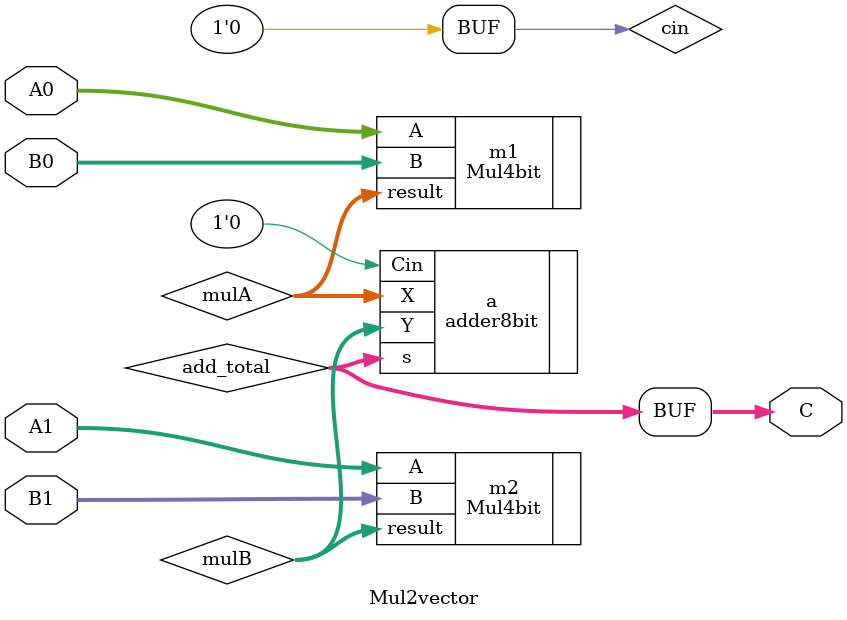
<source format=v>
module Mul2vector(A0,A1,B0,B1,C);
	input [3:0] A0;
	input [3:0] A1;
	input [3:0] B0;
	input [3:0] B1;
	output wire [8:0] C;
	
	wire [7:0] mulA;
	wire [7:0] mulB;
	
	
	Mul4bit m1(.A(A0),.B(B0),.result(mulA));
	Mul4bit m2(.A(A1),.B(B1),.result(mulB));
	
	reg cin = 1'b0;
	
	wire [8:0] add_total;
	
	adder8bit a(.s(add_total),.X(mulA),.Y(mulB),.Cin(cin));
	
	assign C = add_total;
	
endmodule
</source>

• INSTRUCTIONS FOR THE TASK:
What you return should be only the lines from the line containing "Mul4bit m1(.A(A0),.B(B0),.result(mulA));" through the end of the material above, reproduced exactly, first and last included.

• FINISHED TASK:
	Mul4bit m1(.A(A0),.B(B0),.result(mulA));
	Mul4bit m2(.A(A1),.B(B1),.result(mulB));
	
	reg cin = 1'b0;
	
	wire [8:0] add_total;
	
	adder8bit a(.s(add_total),.X(mulA),.Y(mulB),.Cin(cin));
	
	assign C = add_total;
	
endmodule
</source>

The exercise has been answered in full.